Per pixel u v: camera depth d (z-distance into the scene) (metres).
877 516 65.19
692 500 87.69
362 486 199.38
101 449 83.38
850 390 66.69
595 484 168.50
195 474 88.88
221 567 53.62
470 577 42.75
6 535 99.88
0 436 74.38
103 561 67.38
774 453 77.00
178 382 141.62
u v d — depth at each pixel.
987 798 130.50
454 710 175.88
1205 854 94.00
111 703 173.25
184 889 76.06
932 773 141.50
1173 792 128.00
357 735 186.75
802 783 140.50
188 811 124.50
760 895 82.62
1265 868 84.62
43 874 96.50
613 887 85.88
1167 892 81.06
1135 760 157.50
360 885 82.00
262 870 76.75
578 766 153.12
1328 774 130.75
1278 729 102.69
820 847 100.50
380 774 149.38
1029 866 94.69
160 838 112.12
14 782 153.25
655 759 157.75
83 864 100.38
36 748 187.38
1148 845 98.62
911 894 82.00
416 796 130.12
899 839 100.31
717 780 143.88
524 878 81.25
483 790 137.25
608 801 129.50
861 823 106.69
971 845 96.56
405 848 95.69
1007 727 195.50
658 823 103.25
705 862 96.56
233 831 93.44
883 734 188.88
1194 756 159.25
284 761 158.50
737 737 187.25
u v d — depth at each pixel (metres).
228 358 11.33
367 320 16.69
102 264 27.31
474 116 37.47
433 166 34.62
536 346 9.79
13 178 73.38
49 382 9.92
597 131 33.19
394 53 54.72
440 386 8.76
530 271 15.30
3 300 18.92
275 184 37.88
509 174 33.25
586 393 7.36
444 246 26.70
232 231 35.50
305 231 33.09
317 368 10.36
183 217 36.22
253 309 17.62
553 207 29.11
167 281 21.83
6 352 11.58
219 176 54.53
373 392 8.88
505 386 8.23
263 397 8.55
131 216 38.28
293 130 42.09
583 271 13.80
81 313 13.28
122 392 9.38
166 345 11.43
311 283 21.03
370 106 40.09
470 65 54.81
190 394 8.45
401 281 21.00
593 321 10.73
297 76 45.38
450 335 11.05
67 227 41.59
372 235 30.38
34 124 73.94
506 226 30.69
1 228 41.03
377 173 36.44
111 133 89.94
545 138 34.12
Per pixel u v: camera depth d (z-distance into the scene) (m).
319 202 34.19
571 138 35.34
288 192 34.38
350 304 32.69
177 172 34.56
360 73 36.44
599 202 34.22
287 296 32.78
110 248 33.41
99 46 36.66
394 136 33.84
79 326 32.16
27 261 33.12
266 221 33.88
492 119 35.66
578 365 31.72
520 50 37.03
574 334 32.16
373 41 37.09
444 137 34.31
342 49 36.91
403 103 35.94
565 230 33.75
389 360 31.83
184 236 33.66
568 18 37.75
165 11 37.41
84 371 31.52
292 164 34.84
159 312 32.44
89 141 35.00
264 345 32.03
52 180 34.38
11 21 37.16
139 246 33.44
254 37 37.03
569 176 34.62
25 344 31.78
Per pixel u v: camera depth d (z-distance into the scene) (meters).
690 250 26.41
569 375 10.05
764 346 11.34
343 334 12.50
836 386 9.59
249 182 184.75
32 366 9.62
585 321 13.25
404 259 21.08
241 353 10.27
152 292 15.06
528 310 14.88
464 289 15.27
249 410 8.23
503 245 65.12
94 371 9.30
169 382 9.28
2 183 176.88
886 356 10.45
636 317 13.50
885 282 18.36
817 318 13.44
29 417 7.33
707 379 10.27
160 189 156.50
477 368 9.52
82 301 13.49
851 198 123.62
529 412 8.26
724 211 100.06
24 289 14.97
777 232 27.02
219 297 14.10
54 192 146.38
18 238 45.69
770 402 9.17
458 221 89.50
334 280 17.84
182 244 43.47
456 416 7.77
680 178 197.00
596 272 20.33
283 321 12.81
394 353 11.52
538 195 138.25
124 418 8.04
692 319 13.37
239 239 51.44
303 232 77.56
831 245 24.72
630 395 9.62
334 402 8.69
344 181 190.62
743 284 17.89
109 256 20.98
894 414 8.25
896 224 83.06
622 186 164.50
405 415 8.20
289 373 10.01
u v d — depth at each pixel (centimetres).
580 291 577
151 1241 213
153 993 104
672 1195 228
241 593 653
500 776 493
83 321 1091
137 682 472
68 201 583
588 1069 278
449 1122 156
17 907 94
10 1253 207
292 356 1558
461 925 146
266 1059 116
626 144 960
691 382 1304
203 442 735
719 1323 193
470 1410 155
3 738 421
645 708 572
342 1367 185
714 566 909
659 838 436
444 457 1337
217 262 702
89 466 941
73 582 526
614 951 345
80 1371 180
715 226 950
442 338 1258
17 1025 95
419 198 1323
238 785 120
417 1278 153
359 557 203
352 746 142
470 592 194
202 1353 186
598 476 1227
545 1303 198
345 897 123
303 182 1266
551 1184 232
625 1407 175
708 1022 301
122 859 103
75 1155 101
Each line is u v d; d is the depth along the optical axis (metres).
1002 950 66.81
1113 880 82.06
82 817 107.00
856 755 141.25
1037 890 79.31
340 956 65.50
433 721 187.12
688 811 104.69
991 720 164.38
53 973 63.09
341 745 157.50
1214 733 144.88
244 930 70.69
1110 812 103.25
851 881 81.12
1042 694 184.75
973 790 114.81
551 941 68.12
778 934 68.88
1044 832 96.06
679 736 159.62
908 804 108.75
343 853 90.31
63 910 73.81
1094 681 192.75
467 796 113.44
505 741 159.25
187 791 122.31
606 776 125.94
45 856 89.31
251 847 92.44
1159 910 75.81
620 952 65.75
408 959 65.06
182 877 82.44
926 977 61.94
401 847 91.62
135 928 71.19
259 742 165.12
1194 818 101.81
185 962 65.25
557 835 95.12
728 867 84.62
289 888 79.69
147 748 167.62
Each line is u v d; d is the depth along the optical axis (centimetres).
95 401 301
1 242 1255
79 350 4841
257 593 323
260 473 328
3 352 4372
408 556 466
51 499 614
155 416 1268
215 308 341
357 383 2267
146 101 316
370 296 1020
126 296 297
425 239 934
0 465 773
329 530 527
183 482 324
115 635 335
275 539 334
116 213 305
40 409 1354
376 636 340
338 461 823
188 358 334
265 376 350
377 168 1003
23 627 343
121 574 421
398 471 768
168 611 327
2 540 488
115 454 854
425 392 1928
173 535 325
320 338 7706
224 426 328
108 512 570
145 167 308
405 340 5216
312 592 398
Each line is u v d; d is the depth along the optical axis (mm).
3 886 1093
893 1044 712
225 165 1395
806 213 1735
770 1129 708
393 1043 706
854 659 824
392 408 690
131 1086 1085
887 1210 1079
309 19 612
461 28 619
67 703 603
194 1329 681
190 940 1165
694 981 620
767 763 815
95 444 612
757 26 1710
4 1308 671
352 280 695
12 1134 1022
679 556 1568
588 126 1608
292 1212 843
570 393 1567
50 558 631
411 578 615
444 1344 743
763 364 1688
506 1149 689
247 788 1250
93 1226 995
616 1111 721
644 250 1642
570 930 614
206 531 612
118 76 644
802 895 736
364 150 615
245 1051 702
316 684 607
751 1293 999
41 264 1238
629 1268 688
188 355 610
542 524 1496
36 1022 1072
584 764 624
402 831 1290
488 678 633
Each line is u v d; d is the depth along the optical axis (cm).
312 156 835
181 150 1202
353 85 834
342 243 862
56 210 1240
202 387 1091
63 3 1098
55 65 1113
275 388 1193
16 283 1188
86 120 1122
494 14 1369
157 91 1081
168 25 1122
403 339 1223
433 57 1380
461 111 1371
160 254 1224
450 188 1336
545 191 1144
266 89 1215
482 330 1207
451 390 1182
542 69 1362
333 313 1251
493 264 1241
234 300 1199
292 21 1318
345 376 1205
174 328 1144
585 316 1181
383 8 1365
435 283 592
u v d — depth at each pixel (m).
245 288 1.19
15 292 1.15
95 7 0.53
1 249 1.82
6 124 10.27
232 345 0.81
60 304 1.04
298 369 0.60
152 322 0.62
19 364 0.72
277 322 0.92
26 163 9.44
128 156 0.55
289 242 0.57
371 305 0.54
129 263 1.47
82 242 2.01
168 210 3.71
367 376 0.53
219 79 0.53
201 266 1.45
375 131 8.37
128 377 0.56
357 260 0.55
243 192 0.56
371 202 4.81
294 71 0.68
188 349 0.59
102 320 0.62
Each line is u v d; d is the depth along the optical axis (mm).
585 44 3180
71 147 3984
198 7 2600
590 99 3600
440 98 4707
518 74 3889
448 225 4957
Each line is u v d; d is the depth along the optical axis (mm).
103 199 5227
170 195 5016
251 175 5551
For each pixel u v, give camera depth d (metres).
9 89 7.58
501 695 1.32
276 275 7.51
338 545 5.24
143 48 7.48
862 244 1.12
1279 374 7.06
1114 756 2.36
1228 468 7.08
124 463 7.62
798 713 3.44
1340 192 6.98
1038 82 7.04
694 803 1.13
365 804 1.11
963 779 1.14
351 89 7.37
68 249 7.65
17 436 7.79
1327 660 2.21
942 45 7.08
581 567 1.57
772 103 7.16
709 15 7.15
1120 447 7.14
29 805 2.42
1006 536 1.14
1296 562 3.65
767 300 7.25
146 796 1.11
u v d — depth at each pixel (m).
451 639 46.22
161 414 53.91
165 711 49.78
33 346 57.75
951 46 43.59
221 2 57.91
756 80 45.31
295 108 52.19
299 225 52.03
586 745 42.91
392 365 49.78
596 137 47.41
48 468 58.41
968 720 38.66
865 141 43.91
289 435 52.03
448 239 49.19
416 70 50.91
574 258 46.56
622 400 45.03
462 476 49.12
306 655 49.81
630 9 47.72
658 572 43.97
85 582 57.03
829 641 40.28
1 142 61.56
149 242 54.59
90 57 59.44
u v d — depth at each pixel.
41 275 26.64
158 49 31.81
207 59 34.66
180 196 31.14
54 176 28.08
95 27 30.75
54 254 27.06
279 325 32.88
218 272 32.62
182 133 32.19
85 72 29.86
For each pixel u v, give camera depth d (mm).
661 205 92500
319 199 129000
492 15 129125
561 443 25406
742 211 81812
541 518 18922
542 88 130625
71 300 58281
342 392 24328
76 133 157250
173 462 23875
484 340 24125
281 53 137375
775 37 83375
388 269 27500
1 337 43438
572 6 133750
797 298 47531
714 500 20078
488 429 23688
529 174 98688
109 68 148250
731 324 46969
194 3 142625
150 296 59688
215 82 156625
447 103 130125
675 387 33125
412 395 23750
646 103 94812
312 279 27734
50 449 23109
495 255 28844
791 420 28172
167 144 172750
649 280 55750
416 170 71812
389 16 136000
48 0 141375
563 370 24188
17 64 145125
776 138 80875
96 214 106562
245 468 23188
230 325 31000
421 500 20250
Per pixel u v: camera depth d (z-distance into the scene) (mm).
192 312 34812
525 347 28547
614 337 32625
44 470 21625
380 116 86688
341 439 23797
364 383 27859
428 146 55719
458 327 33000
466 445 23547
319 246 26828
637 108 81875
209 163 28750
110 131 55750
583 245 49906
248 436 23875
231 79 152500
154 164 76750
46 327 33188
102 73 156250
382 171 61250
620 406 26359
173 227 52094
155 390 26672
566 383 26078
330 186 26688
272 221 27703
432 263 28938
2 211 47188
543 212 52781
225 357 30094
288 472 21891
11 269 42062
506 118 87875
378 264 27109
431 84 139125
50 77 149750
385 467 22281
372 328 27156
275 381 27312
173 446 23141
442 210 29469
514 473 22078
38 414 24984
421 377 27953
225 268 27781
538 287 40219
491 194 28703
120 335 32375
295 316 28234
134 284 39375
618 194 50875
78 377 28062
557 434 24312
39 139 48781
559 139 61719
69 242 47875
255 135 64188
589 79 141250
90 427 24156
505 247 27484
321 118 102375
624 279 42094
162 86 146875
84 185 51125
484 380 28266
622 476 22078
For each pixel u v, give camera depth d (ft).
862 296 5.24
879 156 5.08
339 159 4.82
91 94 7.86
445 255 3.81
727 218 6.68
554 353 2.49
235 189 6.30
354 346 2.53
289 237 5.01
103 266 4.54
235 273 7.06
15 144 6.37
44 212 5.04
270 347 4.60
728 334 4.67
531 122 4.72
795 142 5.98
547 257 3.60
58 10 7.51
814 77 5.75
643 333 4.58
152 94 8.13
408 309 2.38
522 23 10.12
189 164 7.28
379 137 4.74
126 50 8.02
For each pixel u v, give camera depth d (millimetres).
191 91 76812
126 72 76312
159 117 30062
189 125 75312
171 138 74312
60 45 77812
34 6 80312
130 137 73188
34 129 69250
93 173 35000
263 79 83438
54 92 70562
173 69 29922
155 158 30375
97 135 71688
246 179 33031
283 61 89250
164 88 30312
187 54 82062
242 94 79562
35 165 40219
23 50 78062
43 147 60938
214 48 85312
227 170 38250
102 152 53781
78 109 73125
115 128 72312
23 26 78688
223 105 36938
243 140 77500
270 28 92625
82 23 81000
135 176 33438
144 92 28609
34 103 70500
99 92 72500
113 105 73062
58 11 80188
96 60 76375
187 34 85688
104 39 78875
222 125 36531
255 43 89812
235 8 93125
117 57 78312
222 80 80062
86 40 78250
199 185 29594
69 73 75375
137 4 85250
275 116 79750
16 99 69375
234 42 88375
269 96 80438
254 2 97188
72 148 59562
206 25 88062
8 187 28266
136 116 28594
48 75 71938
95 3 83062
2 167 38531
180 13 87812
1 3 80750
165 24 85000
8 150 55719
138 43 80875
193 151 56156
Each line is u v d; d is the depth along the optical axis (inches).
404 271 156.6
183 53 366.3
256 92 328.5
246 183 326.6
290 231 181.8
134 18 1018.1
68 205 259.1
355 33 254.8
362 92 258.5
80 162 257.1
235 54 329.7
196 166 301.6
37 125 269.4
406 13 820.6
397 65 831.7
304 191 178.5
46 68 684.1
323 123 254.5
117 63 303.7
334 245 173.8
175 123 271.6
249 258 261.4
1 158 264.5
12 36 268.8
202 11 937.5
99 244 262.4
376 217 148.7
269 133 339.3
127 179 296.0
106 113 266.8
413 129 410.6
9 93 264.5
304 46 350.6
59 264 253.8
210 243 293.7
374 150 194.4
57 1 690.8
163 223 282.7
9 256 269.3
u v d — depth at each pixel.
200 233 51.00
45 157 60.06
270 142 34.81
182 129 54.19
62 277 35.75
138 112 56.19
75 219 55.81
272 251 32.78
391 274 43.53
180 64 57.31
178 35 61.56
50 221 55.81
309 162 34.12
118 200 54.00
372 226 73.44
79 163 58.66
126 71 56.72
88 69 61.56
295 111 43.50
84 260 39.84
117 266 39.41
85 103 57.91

● **ASSIGNMENT**
Using the entries above, extract exactly the span from the line with "1113 880 82.06" to the line with "854 659 824", both lines included; leave out everything else.

● **RESPONSE**
1113 880 82.06
82 817 107.00
856 755 141.25
1037 890 79.31
340 956 65.50
433 721 187.12
688 811 104.69
991 720 164.38
53 973 63.09
341 745 157.50
1214 733 144.88
244 930 70.69
1110 812 103.25
851 881 81.12
1042 694 184.75
973 790 114.81
551 941 68.12
778 934 68.88
1044 832 96.06
679 736 159.62
908 804 108.75
343 853 90.31
63 910 73.81
1094 681 192.75
467 796 113.44
505 741 159.25
187 791 122.31
606 776 125.94
45 856 89.31
251 847 92.44
1159 910 75.81
620 952 65.75
408 959 65.06
182 877 82.44
926 977 61.94
401 847 91.62
135 928 71.19
259 742 165.12
1194 818 101.81
185 962 65.25
557 835 95.12
728 867 84.62
289 888 79.69
147 748 167.62
Each line is u v d; d is the depth along the optical axis (centimetres).
95 401 301
1 242 1255
79 350 4841
257 593 323
260 473 328
3 352 4372
408 556 466
51 499 614
155 416 1268
215 308 341
357 383 2267
146 101 316
370 296 1020
126 296 297
425 239 934
0 465 773
329 530 527
183 482 324
115 635 335
275 539 334
116 213 305
40 409 1354
376 636 340
338 461 823
188 358 334
265 376 350
377 168 1003
23 627 343
121 574 421
398 471 768
168 611 327
2 540 488
115 454 854
425 392 1928
173 535 325
320 338 7706
224 426 328
108 512 570
145 167 308
405 340 5216
312 592 398
Each line is u v d; d is the depth along the optical axis (mm).
3 886 1093
893 1044 712
225 165 1395
806 213 1735
770 1129 708
393 1043 706
854 659 824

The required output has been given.